Re^6: pack/unpack binary editing
by tperdue (Sexton) on Feb 10, 2005 at 12:40 UTC
    Sorry for not getting back sooner. I was out of the office and was doing everything from memory. Here is the code I'm using and for a 1 gig file this takes a few hours. I forgot that I have to change every 2 bits to a corresponding 2 bit sequence. I'm also only looking for the first sync pattern once. I was hoping to do this without unpacking and later packing the data. That's the biggest drawback.
    die "USAGE: $0 input\n" if scalar(@ARGV) < 1; $| = 1; $/ = \960; open IN, "$ARGV[0]" or die "$ARGV[0] : $!"; open OUT, ">tmp2"; my $y = 0; my $value = ''; while (<IN>) { my $bits = unpack("b*", $_); @array = split(//, $bits); foreach $value (@array) { $y++; $tmp = $tmp . $value; if ($y == 2) { if ($tmp =~ /00/) { $tmp = '11'; } elsif ($tmp =~ /11/) { $tmp = '00'; } print OUT $tmp; $y = 0; $tmp = ''; } } } close IN; close OUT; $/ = \7680; my $x = 0; #I LEFT THE OUTPUT AS ASCII-IZED BINARY AT THIS POINT #THUS THE LARGE INCREASE IN FILE SIZE open IN, "$tmp2"; open OUT, >$tmp3"; while (<IN>) { $_ =~ s/^.*(11111011000010001111011100010000)/$1/ if $x == 0; $x = 1; print OUT pack("b*", $_); } close IN; close OUT;

    10-02-2005 Janitored by Arunbear - added code tags, as per Monastery guidelines

      Here is the code I'm using and for a 1 gig file this takes a few hours.

      Pardon me for saying so, but I am not surprised.

      Not only are you unpacking the data to asciized binary, you then go on to split that into an array of digits.

      Then use a loop to go through that array one byte at a time looking for pairs of bytes that match '00' so that you can replace them with '11', or '11' and replace those with '00'.

      All this could be done with a couple of regex.

      Replacing this:

      while (<IN>) { my $bits = unpack("b*", $_); @array = split(//, $bits); foreach $value (@array) { $y++; $tmp = $tmp . $value; if ($y == 2) { if ($tmp =~ /00/) { $tmp = '11'; } elsif ($tmp =~ /11/) { $tmp = '00'; } print OUT $tmp; $y = 0; $tmp = ''; } } }

      with this:

      while (<IN>) { my $bits = unpack("b*", $_); $bits =~ s[(00|11)][ $1 eq '00' ? '11' : '00']ge; print OUT $bits; }

      should do (untested) the same thing and will run very much more quickly.

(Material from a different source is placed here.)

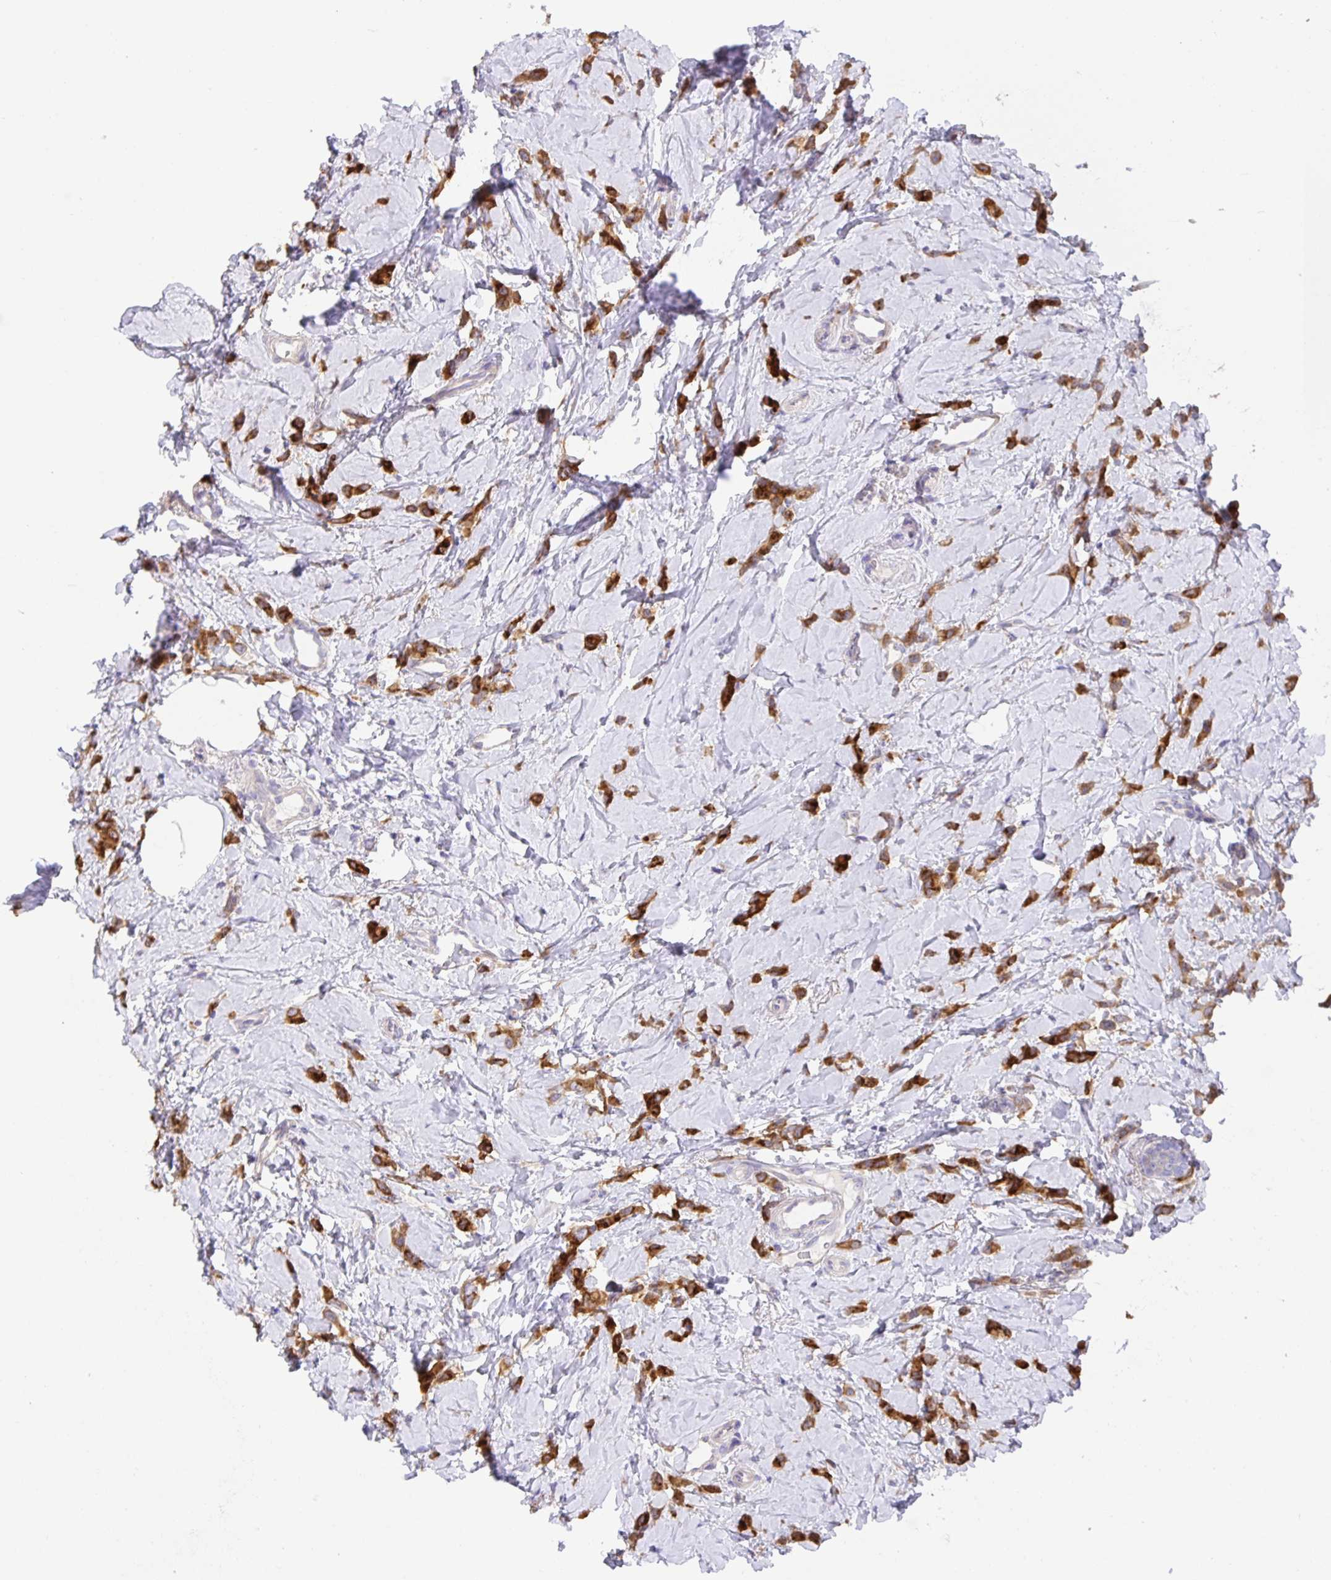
{"staining": {"intensity": "strong", "quantity": ">75%", "location": "cytoplasmic/membranous"}, "tissue": "breast cancer", "cell_type": "Tumor cells", "image_type": "cancer", "snomed": [{"axis": "morphology", "description": "Lobular carcinoma"}, {"axis": "topography", "description": "Breast"}], "caption": "Breast cancer tissue displays strong cytoplasmic/membranous positivity in about >75% of tumor cells", "gene": "PRR36", "patient": {"sex": "female", "age": 66}}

      Do I understand the logic of this code correctly?

      $/ = \7680; my $x = 0; #I LEFT THE OUTPUT AS ASCII-IZED BINARY AT THIS POINT #THUS THE LARGE +INCREASE IN FILE SIZE open IN, "$tmp2"; open OUT, >$tmp3"; while (<IN>) { $_ =~ s/^.*(11111011000010001111011100010000)/$1/ if $x == 0; $x = 1; print OUT pack("b*", $_); } close IN; close OUT;

      You are checking the first record only for the first occurance of the sync pattern, and then discarding anything that preceeds it?

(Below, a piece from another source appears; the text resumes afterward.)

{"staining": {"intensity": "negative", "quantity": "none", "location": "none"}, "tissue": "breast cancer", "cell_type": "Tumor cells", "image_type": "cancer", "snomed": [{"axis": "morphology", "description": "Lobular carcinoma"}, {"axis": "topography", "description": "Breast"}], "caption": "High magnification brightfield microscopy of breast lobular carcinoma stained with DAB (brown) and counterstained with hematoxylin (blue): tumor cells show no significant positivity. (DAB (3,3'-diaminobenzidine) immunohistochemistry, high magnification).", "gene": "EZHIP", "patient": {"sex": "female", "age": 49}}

      Ie. If the first record contains a partial frame, then throw it away and so sync the rest of the file?

      If so, then the following code should be a complete replacement and run in a fraction of the time. The output file "tmp2" will be the final file you are after without creating the 9 GB intermediate.

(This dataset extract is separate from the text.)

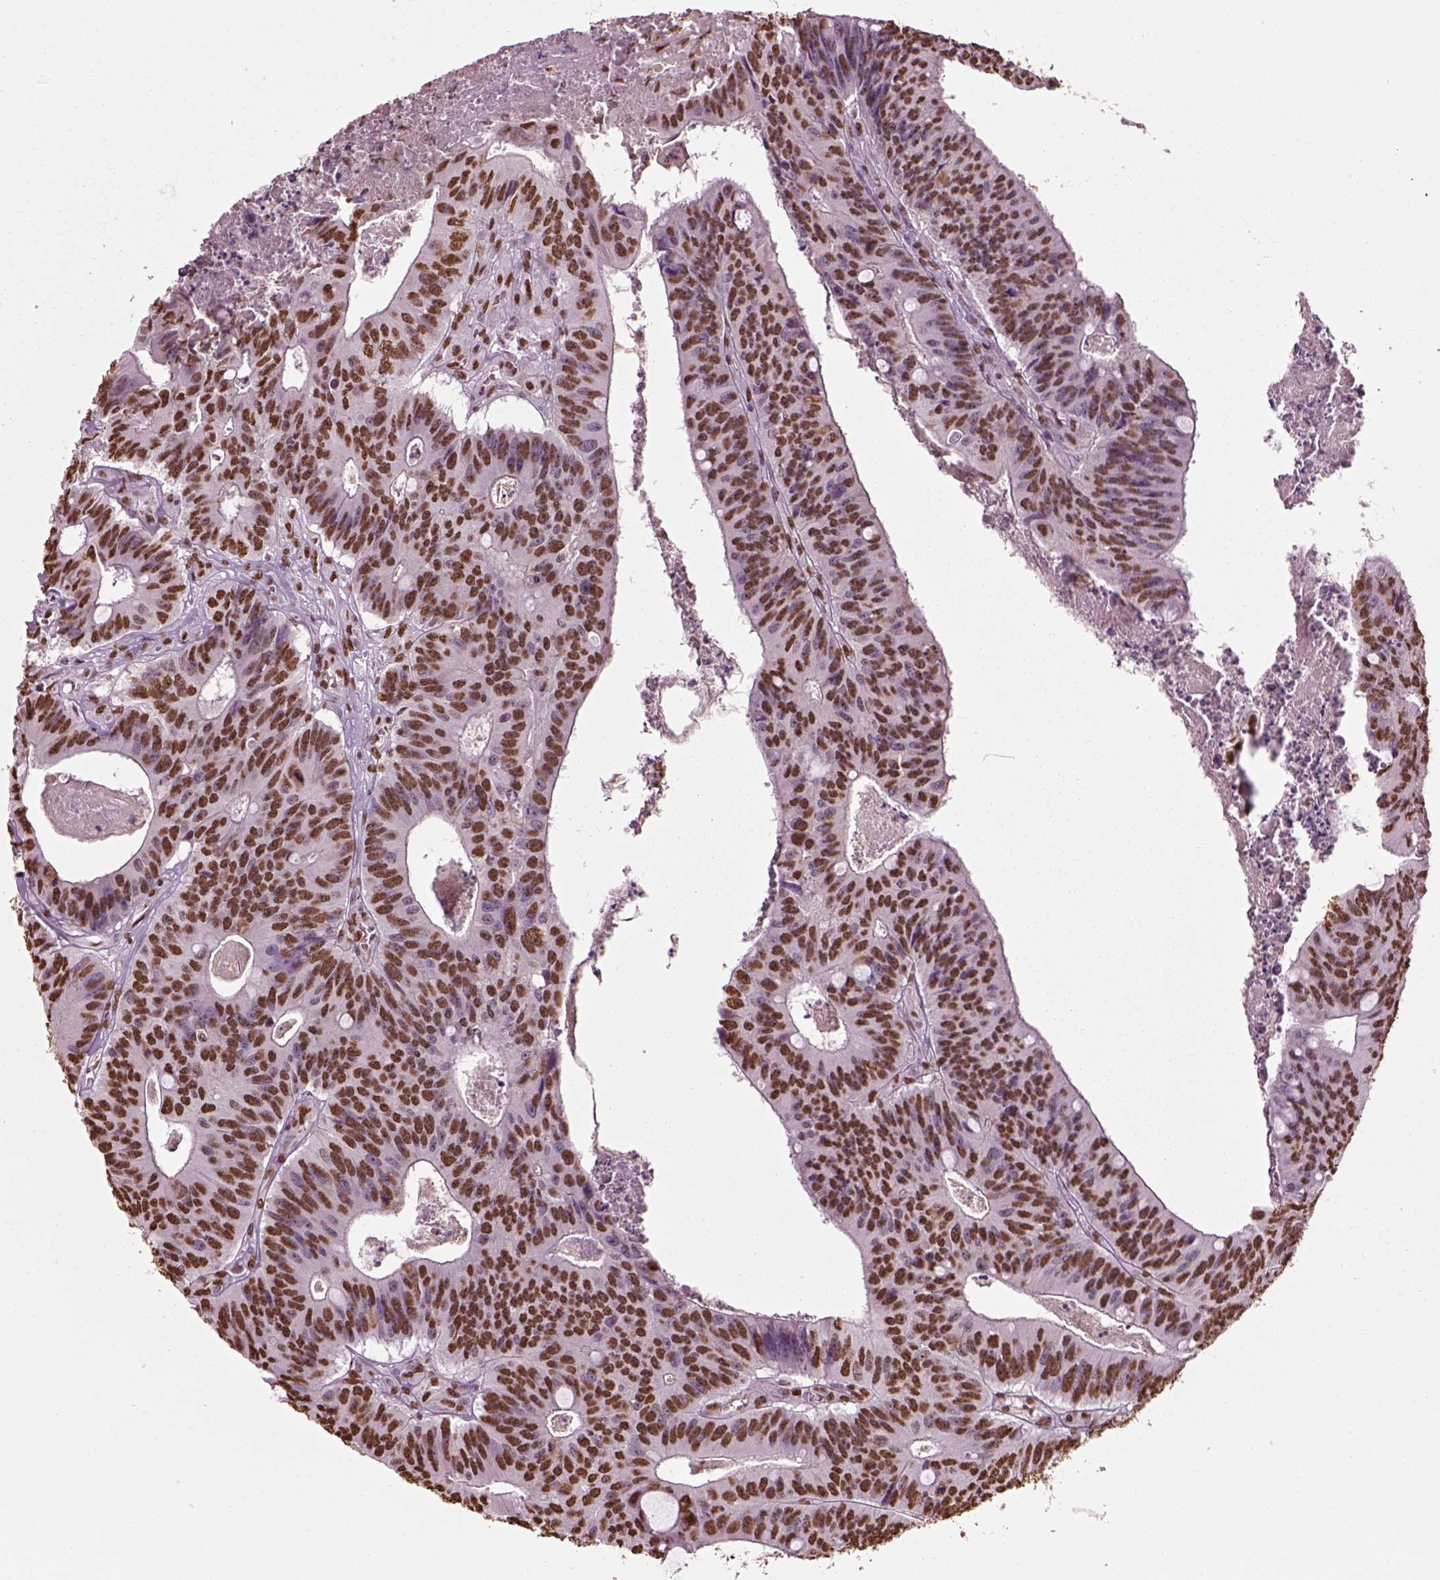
{"staining": {"intensity": "moderate", "quantity": ">75%", "location": "nuclear"}, "tissue": "colorectal cancer", "cell_type": "Tumor cells", "image_type": "cancer", "snomed": [{"axis": "morphology", "description": "Adenocarcinoma, NOS"}, {"axis": "topography", "description": "Colon"}], "caption": "About >75% of tumor cells in human adenocarcinoma (colorectal) reveal moderate nuclear protein expression as visualized by brown immunohistochemical staining.", "gene": "DDX3X", "patient": {"sex": "male", "age": 84}}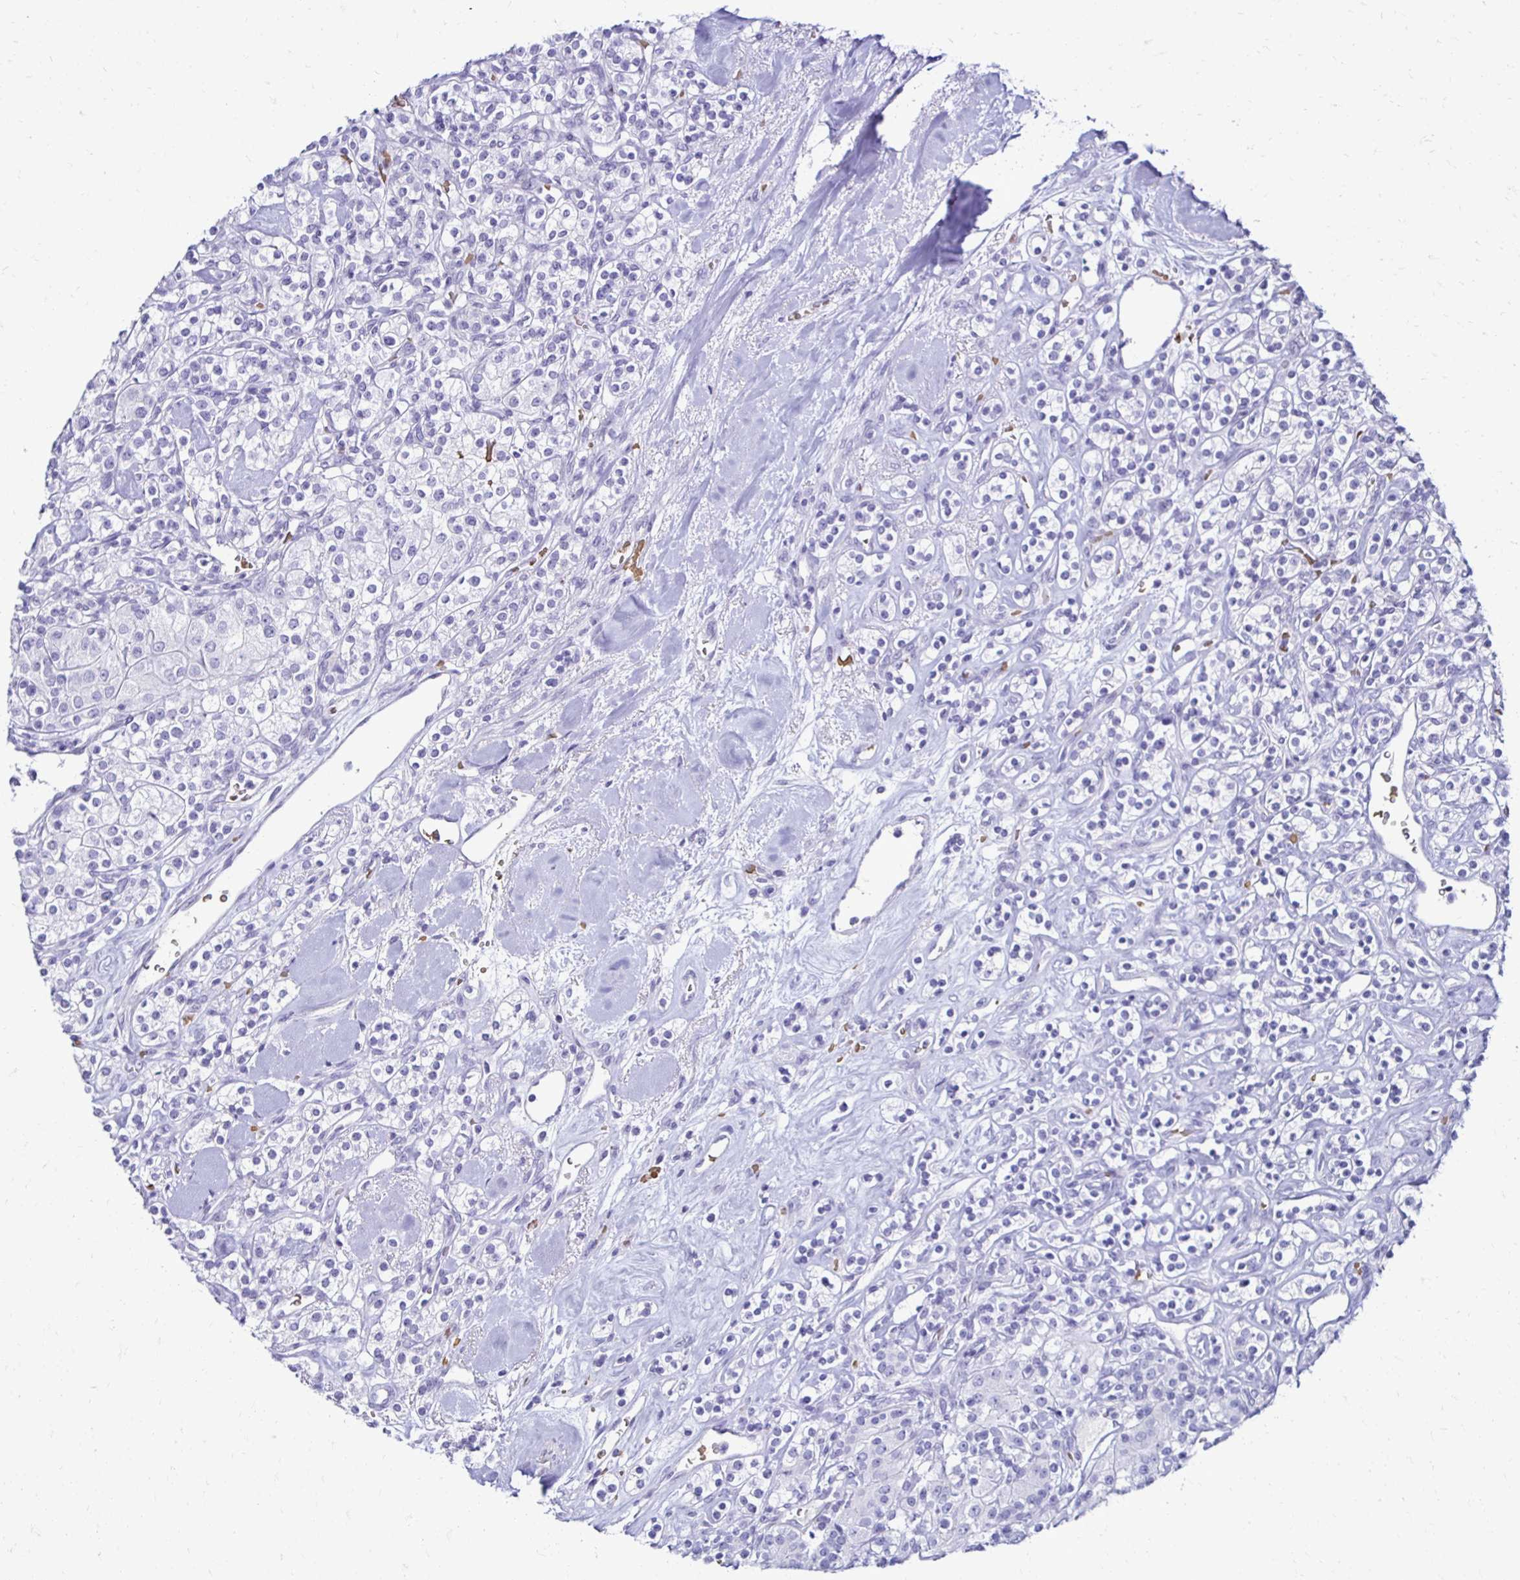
{"staining": {"intensity": "negative", "quantity": "none", "location": "none"}, "tissue": "renal cancer", "cell_type": "Tumor cells", "image_type": "cancer", "snomed": [{"axis": "morphology", "description": "Adenocarcinoma, NOS"}, {"axis": "topography", "description": "Kidney"}], "caption": "A micrograph of renal cancer stained for a protein shows no brown staining in tumor cells.", "gene": "RHBDL3", "patient": {"sex": "male", "age": 77}}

      Let me know if it works please. Also how long it takes. There are other thing that could be code to speed this up I think, but if the new runtime is acceptable, they may not be worth the extra effort.

      die "USAGE: $0 input\n" if scalar(@ARGV) < 1; $| = 1; $/ = \960; open IN, "$ARGV0" or die "$ARGV0 : $!"; open OUT, ">tmp2"; my $y = 0; my $value = ''; while (<IN>) { my $bits = unpack("b*", $_); ## Replace '00' with '11' and vice versa $bits =~ s[(00|11)][ $1 eq '00' ? '11' : '00']ge; ## Discard any partial fraem from the front of the file. $bits =~ s/^(.*)(?=11111011000010001111011100010000)// if $. == 1; print OUT pack 'b*', $bits; } close IN; close OUT;

      Examine what is said, not who speaks.
      Silence betokens consent.
      Love the truth but pardon error.
        I will give this a shot. What I really need to do with the sync pattern is find every occurance and extract it along with the following 476 bytes discarding everything after the 476th byte up to the next sync.